This week’s Spanko Brunch #195 at Bonnie’s blog, she asks a general question about acceptance.
What do think the future holds for spanking and spanking enthusiasts? Can we gain anything approaching mainstream acceptance? Or will we be repressed by waves of political correctness or moral righteousness? Can vanilla society, or at least a majority of the people in it, come to understand that we are sensible, caring, productive citizens? Do you think media might play a role in delivering this message? Can bloggers help? Or will our community be better served by looking inward and supporting our own?
This is my response.
Angelique waited for her new husband to whisk her away from the reception. It had been a traditional wedding, complete with vows, although without the ‘obey’. Angelique fully intended to obey Henri in all things, but her modern friends did not understand her need to willingly submit to her Master. She’d tried, but been ridiculed and mocked when she revealed her love of discipline. The Story of ‘A’ she’d been dubbed and most of her now former friends were long gone from her life.
It was a very special place, an isolated wind swept bluff overlooking the river far below. The land had been in Henri’s family for centuries. Here, over a convenient stump, Angelique received her very first spanking from Henri and had fallen in love with his commanding ways. Now they returned to exchange a second set of vows, vows meaning so much more to them both.
I, Henri Montague, do take Angelique Montague née Molyneux to be my cherished submissive. I promise to love her, to guide her, to support her dreams and to provide discipline whenever needed. She is mine and I will use her freely as I see fit. I promise to listen and to understand her special needs. I will honor her parents and kin. I will respect her body as a temple of Eros and strive to make her sexually satisfied. As Angelique’s Master it is my solemn duty to protect, shield her from harm and spank her firmly when she errs. I swear before God I will keep her heart safe and her soul warm.
I, Angelique Montague née Molyneux, do accept Henri Montague as my cherished Master. I promise to obey him, to love him, to support his dreams and submit to his stern discipline. I am his and I will freely submit to his every desire. I promise to listen and understand his special needs. I will honor his parents and kin. I will respect his body as a shrine of Eros and use all my orifices to keep him sexually satisfied. As Henri’s submissive it is my solemn duty to anticipate, shield him from worry and accept punishment when I err. I swear before God I will keep his heart safe and his soul warm.

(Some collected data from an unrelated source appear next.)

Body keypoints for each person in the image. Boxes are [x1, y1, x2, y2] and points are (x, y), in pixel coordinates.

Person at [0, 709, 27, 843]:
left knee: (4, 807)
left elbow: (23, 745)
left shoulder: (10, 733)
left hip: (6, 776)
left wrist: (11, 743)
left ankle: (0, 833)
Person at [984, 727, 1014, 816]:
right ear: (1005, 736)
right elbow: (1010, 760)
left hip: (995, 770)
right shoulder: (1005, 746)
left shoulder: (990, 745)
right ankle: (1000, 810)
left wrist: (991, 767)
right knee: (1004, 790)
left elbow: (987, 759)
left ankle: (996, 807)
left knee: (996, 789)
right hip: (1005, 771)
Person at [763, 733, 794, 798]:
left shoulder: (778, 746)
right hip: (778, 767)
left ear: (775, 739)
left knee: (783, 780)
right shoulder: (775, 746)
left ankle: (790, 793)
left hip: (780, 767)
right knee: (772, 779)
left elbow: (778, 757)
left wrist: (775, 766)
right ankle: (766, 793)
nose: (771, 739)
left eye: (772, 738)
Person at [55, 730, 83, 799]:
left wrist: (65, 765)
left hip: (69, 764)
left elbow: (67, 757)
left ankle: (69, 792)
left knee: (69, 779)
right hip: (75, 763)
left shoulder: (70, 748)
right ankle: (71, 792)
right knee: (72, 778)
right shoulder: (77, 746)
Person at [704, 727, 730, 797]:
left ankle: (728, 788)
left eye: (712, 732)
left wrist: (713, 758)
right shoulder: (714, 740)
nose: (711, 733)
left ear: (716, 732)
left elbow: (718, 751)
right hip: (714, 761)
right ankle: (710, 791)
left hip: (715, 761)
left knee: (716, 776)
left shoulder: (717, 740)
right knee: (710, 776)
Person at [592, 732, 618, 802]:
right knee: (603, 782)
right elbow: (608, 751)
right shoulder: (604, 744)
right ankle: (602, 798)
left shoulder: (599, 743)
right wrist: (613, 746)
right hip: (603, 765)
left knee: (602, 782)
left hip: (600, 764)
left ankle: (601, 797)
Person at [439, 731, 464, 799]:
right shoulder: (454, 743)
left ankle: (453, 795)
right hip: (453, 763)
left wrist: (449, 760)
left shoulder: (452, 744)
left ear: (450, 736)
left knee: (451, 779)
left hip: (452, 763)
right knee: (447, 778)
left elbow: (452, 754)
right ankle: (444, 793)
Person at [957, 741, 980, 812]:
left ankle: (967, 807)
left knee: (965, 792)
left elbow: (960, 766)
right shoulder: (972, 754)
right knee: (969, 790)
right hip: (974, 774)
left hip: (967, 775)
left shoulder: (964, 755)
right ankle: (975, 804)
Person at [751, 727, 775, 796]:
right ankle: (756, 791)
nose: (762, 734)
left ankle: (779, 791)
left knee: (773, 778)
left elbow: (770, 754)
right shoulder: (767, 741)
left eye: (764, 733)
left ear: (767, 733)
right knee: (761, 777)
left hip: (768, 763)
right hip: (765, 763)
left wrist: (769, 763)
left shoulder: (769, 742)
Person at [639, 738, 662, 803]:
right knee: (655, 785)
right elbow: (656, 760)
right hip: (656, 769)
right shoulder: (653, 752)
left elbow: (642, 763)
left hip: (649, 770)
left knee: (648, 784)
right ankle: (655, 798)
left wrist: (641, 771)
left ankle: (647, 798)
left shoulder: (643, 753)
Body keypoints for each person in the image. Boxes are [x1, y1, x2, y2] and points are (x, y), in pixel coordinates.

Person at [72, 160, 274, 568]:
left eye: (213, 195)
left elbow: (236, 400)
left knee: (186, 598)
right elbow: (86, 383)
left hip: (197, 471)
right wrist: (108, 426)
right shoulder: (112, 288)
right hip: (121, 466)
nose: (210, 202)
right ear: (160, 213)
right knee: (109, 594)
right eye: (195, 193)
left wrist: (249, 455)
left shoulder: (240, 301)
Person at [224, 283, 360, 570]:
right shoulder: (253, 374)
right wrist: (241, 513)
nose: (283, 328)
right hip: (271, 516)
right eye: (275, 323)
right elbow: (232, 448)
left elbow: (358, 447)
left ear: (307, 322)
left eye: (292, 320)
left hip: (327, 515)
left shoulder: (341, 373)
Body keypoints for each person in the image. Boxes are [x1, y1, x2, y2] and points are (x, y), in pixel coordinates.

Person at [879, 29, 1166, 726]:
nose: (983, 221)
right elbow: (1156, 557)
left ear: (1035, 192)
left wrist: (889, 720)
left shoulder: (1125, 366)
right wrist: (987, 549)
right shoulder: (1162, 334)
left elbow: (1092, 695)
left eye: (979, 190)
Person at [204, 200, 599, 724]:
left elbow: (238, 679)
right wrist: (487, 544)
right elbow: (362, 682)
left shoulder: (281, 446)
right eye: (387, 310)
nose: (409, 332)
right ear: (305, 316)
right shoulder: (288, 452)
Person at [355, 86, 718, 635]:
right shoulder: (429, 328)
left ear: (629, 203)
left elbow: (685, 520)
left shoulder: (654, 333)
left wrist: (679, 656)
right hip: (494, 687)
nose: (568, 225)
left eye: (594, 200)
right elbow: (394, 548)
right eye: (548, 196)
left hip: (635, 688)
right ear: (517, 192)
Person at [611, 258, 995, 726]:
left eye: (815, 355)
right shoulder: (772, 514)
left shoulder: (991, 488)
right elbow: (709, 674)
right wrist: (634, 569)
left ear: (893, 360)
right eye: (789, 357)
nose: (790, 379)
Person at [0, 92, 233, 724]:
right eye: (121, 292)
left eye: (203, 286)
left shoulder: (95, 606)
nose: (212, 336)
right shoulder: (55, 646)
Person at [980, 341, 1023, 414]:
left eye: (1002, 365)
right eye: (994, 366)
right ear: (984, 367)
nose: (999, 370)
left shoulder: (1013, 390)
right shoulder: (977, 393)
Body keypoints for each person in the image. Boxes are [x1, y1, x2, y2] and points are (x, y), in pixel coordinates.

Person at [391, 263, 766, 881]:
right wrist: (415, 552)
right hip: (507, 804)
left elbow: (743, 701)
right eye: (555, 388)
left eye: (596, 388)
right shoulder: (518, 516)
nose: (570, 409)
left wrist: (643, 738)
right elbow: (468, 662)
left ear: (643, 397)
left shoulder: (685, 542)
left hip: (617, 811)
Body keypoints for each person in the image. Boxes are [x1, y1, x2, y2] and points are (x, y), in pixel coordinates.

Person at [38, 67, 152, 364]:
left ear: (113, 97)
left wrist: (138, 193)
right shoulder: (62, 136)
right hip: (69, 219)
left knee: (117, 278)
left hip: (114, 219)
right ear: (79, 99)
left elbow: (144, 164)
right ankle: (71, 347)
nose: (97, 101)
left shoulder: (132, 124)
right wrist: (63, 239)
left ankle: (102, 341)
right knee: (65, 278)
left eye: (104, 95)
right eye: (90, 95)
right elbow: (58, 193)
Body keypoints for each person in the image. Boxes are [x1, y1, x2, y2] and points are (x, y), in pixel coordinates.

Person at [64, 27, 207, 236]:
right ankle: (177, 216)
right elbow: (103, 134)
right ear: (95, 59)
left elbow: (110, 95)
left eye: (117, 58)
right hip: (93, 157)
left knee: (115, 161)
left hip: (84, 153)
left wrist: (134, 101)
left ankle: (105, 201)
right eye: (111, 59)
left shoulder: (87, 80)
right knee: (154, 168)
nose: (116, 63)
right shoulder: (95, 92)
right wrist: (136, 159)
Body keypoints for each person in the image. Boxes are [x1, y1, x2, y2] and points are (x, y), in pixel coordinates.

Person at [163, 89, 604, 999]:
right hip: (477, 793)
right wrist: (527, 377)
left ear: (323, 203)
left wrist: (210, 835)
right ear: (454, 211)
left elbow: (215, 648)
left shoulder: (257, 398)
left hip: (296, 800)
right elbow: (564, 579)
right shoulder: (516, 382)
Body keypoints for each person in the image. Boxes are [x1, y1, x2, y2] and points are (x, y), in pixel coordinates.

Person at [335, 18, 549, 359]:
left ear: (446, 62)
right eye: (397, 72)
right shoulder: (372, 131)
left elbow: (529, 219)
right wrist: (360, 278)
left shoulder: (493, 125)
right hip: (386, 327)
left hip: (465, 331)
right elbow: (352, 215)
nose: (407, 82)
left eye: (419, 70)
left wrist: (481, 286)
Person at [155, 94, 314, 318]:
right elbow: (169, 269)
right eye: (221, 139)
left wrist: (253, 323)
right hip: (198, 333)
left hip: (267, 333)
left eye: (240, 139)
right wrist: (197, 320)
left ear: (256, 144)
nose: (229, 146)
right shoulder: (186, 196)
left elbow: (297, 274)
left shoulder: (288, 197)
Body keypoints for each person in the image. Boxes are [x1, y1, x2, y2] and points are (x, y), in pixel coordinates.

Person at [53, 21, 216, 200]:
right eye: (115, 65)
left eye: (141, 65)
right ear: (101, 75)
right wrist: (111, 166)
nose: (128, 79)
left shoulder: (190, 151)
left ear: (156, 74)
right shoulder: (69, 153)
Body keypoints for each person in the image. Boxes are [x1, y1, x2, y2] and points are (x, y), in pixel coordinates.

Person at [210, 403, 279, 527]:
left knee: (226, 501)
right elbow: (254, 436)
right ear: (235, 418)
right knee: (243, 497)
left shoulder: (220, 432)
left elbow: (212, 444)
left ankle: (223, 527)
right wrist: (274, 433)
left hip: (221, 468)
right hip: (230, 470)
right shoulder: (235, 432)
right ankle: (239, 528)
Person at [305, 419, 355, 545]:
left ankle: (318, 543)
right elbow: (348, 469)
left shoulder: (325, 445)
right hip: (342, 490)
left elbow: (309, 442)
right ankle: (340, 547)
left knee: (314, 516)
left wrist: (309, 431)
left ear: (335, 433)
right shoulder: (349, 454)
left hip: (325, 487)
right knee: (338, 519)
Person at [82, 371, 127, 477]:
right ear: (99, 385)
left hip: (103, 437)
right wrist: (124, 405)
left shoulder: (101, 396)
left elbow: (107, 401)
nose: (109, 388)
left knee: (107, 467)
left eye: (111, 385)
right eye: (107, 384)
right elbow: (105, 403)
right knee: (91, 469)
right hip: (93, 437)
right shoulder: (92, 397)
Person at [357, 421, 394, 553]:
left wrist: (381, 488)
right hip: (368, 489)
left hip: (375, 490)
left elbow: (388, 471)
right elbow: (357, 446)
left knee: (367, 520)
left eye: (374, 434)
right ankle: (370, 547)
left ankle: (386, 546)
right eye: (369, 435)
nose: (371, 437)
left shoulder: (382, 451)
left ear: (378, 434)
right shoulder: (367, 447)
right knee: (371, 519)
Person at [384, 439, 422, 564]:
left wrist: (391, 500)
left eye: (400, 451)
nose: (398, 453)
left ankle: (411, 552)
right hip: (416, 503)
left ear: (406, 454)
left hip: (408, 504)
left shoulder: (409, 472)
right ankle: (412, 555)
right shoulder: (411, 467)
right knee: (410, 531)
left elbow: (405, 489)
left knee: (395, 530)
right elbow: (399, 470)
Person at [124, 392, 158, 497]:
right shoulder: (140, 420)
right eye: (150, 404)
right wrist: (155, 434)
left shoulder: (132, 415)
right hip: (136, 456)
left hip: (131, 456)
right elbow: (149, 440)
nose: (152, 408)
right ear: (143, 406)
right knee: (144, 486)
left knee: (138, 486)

I love the vows! When Lash and I committed to add DD to our marriage, we bought matching rings but vows would have been so cool! Meow
You can say these vows anytime Meow.
LS, ahhhh, now you know I am going to have to study these and study these and study them some more. Idk Girly, even as a submissive wife can I say this? I laughed in my cousins face when she said obey at her wedding. It wasn’t hard, I was standing right next to her as a bridesmaid. I know, rotten me, slap my hand, sheesh, gotta think, gotta think. I think I still get stuck on verbiage – I think I have a hang-up, gotta think about it some more,,,,:) I think I want to own the one who owns me,,,does that make sense? ‘sigh’ still thinking,,,,CD
‘Obey’ gets a bad rap.
She who laughs last gets spanked the hardest.
In a true D/s relationship ownership cuts both ways.
Ownership cuts both ways,,,,I needed to hear that, thank you
Absolutely CD. Being owned is a two-way street, no matter what Masters might think. They have an obligation and a duty to protect their submissives in every possible way.